Data shown
== Segment start ==

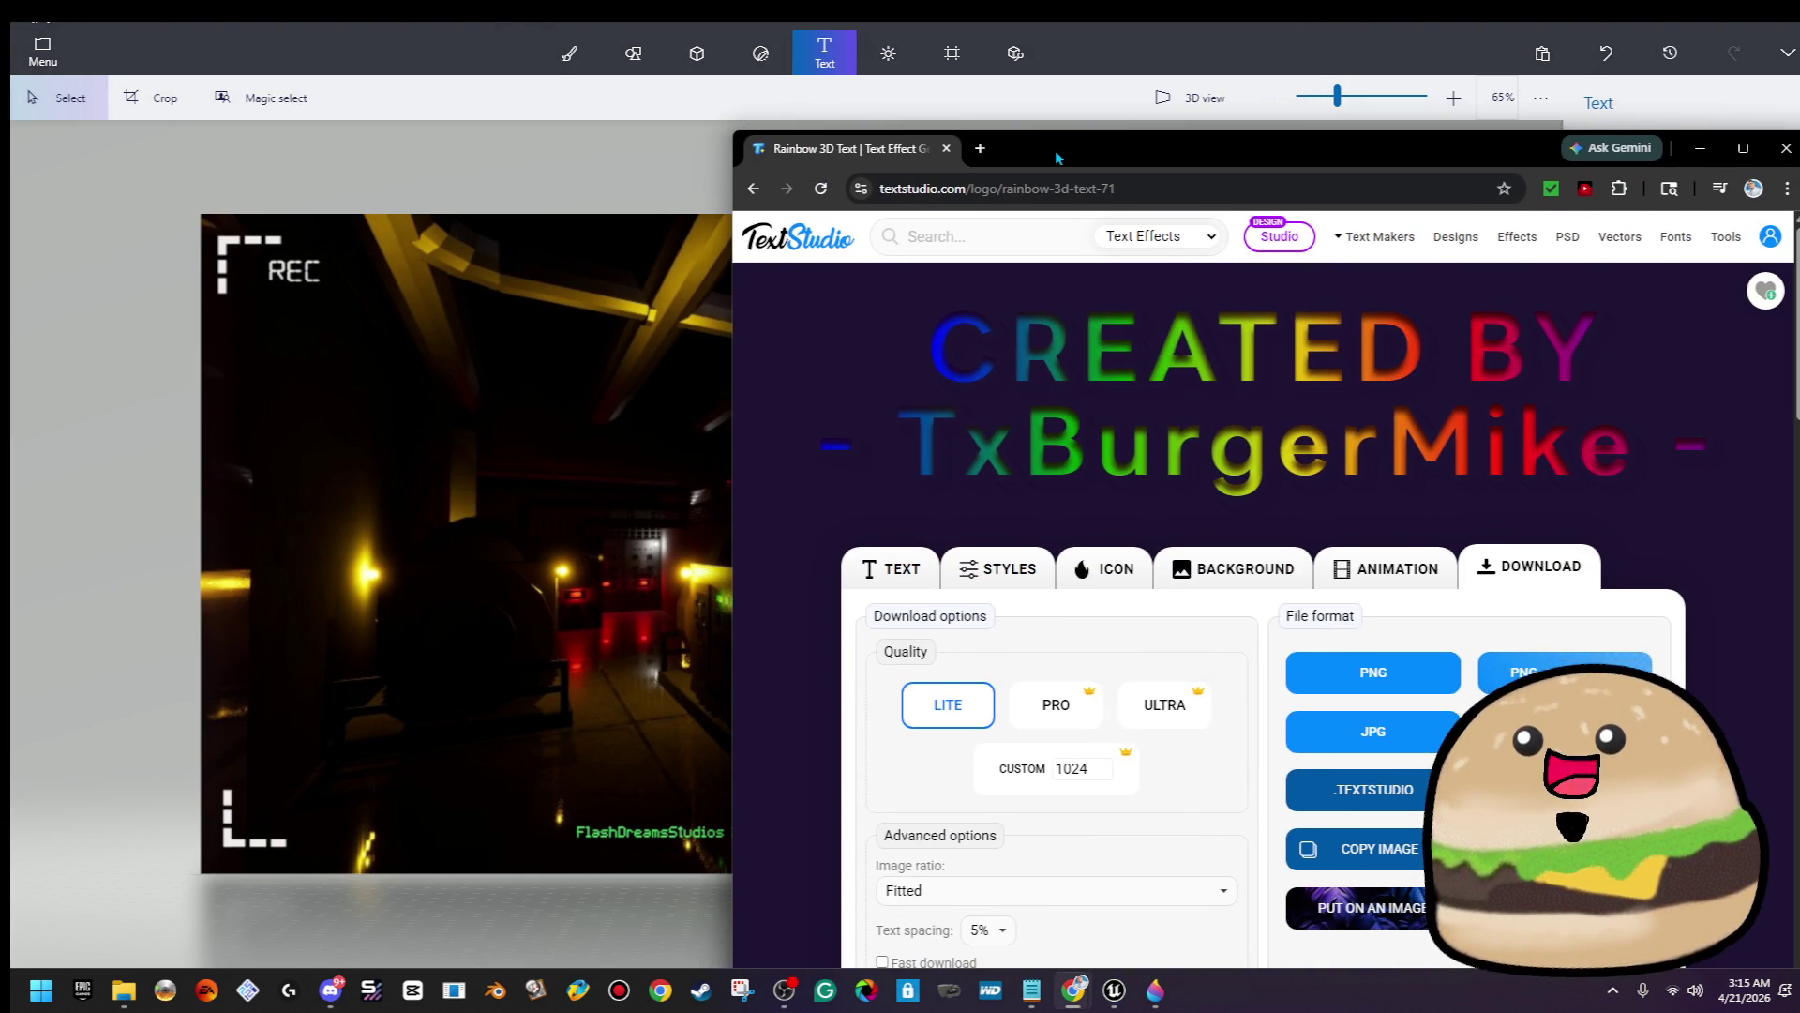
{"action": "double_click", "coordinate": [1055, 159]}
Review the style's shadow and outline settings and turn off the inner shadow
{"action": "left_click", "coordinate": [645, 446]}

== Segment end ==

Description of the task
Could you give the listing again exactly, minus its pictures?

Your response
{"action": "double_click", "coordinate": [1055, 159]}
Review the style's shadow and outline settings and turn off the inner shadow
{"action": "left_click", "coordinate": [645, 446]}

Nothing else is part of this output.